The New York Times column, written by columnist Nicholas Kristof, compares today’s global refugee crisis to that of the Jews fleeing Nazi Germany. Two hauntingly similar photos illustrate his point, depicting refugees trudging toward the camera lugging bags and children. One photo is in black and white and was taken of families fleeing Paris in 1940 before the German invasion. The other, in full color, shows refugees in Serbia last year heading to the Hungarian border.

Kristof asserts, “As today’s leaders gather for their summit sessions, they should remember that history eventually sides with those who help refugees, not with those who vilify them.”

The same could be said of the Gospel. Pope Francis has repeatedly reminded Christ’s followers of their responsibility to help displaced people. And on Tuesday, at an interreligious meeting in Assisi, the pope called on religious people of all faiths to get their hands dirty helping other people.

Catholic News Service reported that in his speech, Pope Francis called on believers of every faith “to confront the great sickness of our time: indifference.”

“It is a virus that paralyzes, rendering us lethargic and insensitive, a disease that eats away at the very heart of religious fervor, giving rise to a new and deeply sad paganism: the paganism of indifference,” he said.
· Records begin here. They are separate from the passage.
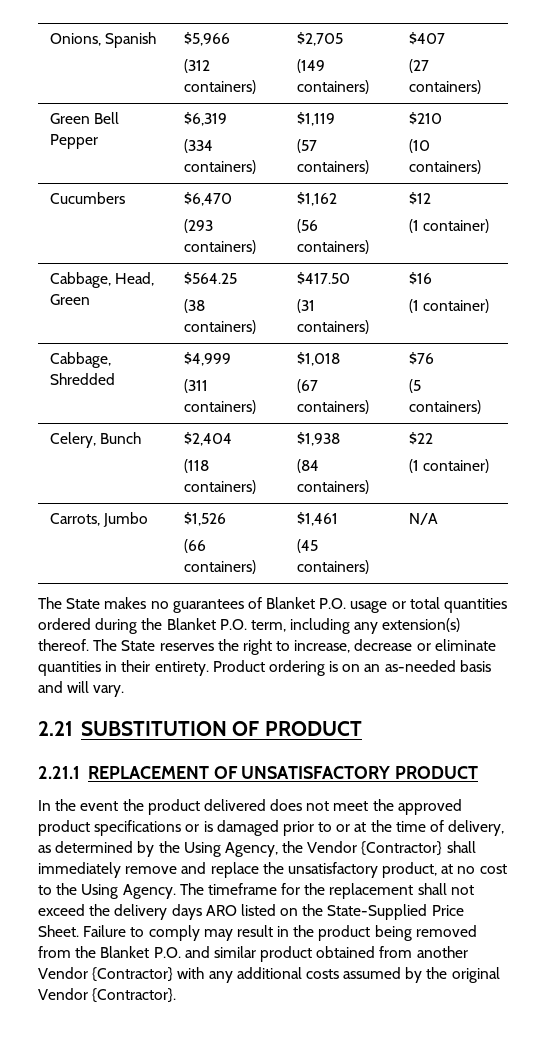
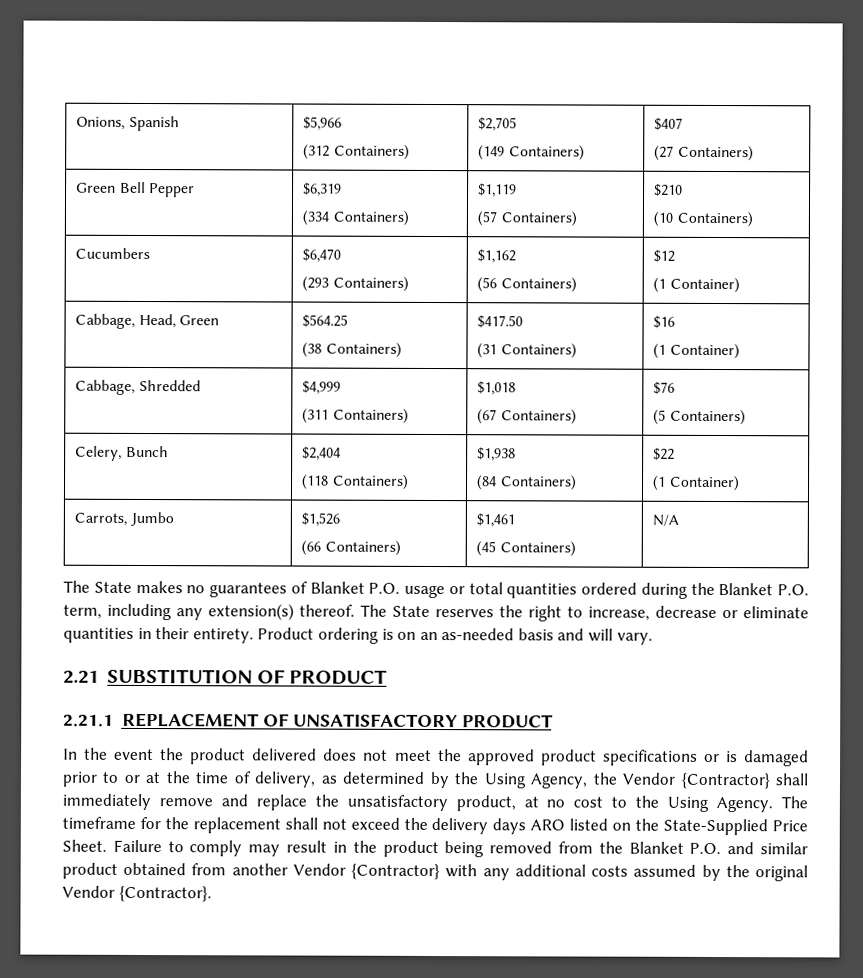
[184,80,257,94] containers) -> [333,144,410,160] Containers)
[297,80,370,94] containers) -> [508,145,585,161] Containers)
[409,80,482,94] containers) -> [677,145,754,162] Containers)
[184,160,257,174] containers) -> [332,210,409,226] Containers)
[297,160,370,174] containers) -> [500,211,577,227] Containers)
[409,160,482,174] containers) -> [676,211,753,228] Containers)
[184,240,257,254] containers) -> [332,276,409,292] Containers)
[297,240,370,254] containers) -> [500,277,577,293] Containers)
[423,219,490,233] container) -> [669,277,740,294] Container)
[184,320,257,334] containers) -> [325,342,402,358] Containers)
[297,320,370,334] containers) -> [500,343,577,359] Containers)
[423,299,490,313] container) -> [669,343,740,360] Container)
[184,400,257,414] containers) -> [332,408,409,424] Containers)
[297,400,370,414] containers) -> [500,409,577,425] Containers)
[409,400,482,414] containers) -> [669,409,746,426] Containers)
[184,480,257,494] containers) -> [331,474,409,490] Containers)
[297,480,370,494] containers) -> [499,475,577,491] Containers)
[423,459,490,473] container) -> [668,475,740,492] Container)
[184,560,257,574] containers) -> [324,540,401,556] Containers)
[297,560,370,574] containers) -> [499,541,576,557] Containers)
He called on believers to be the voice for those who are suffering and have gone unheard, according to the news service.

“I am thinking of the families, whose lives have been shattered; of the children who have known only violence in their lives; of the elderly, forced to leave their homeland. All of them have a great thirst for peace,” he said. “We do not want these tragedies to be forgotten.”
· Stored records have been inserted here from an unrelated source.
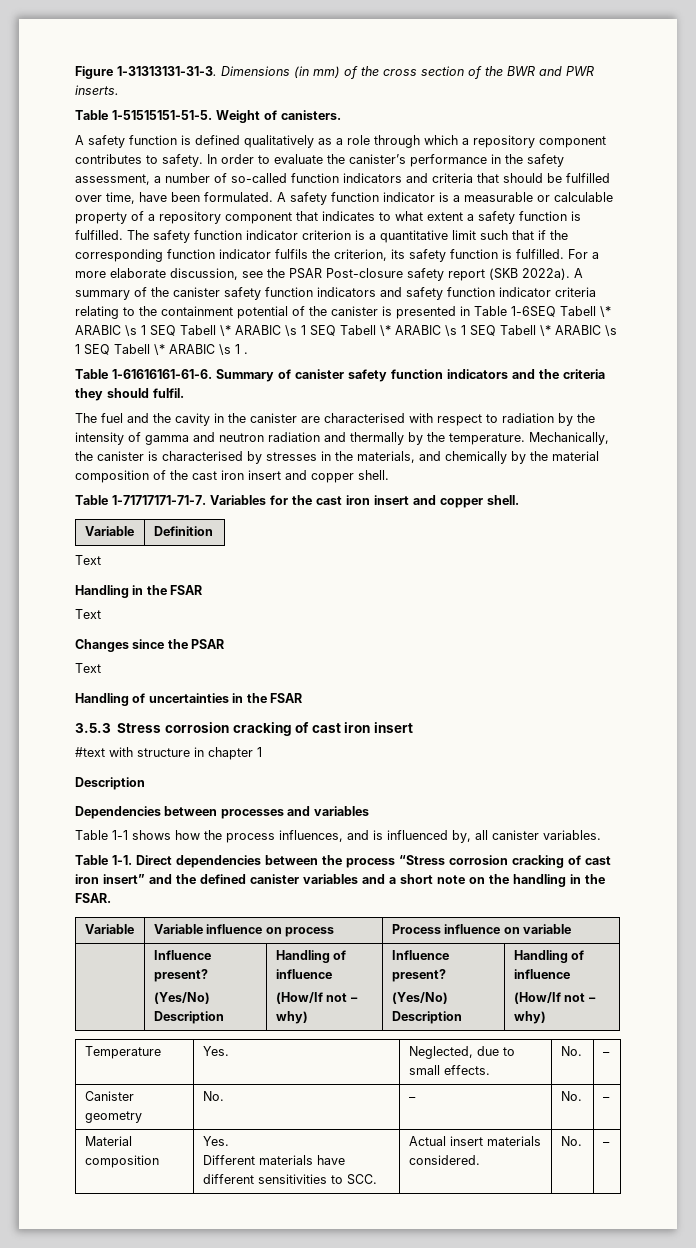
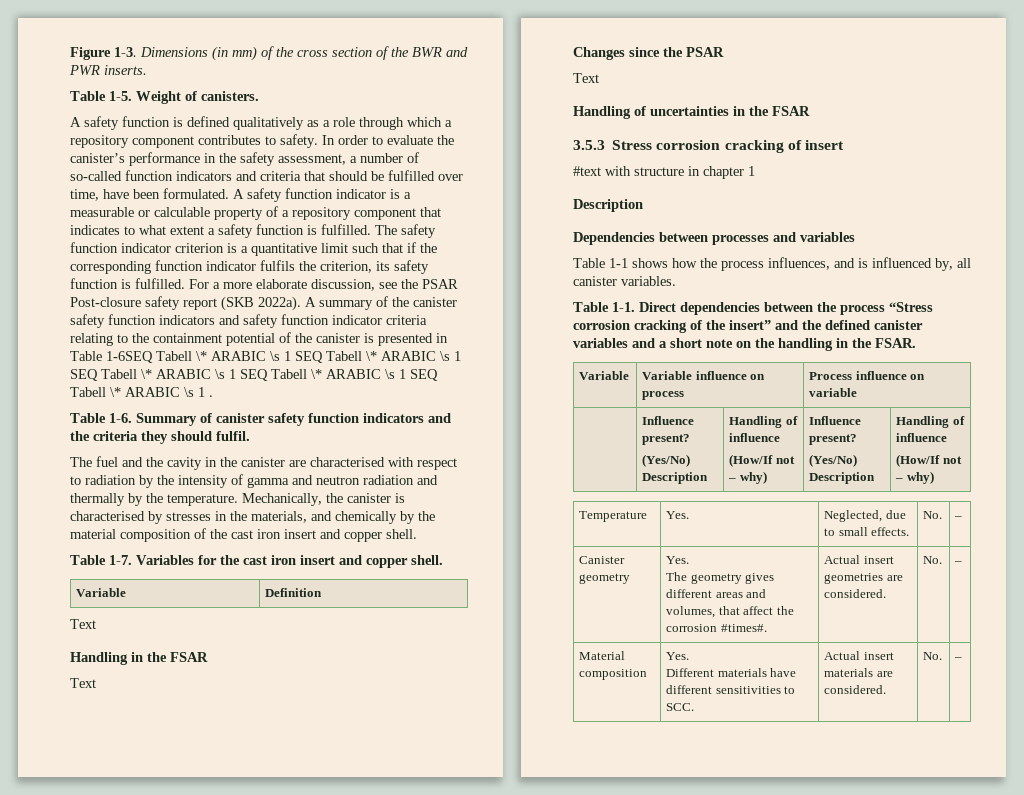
[117,66,217,76] 1-31313131-31-3. -> [114,47,137,57] 1-3.
[112,110,212,120] 1-51515151-51-5. -> [109,91,132,101] 1-5.
[112,369,212,379] 1-61616161-61-6. -> [109,413,132,423] 1-6.
[112,495,206,505] 1-71717171-71-7. -> [109,555,132,565] 1-7.
[311,722,371,733] cast iron -> (802, 145) none
[585,856,611,865] [75,874,99,884] cast iron -> [706,320,726,330] the
[202,1091,224,1101] [408,1097,416,1101] No. | – -> [666,556,690,564] [666,572,775,584] [666,589,767,598] [666,606,794,618] [666,624,767,632] [824,555,894,564] [824,573,903,584] [824,589,887,598] Yes. // The geometry gives different areas and volumes, that affect the corrosion #times#. | Actual insert geometries are considered.
(541, 1141) none -> [876,671,893,677] are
Peace can be accomplished through concrete actions of assistance, he said, not with “the ‘virtual’ approach of one who judges everything and everyone using a computer keyboard, without opening his eyes to the needs of his brothers and sisters, and dirtying his hands for those in need.”

When we wonder whether or not we would help a persecuted person, Pope Francis’ words can guide us. Instead of allowing that “virtual approach” to cement our uncertainty into lethargy, we can take action.

Fortunately, there’s an easy way to take action right here at home. It’s not heroic, but it’s a start: Offer your support to Catholic Charities of Louisville.

The agency, which is supported in part by donations to the Catholic Services Appeal, needs funding, in-kind donations to set up apartments for newly arriving-refugees and volunteers to serve as mentors to new families.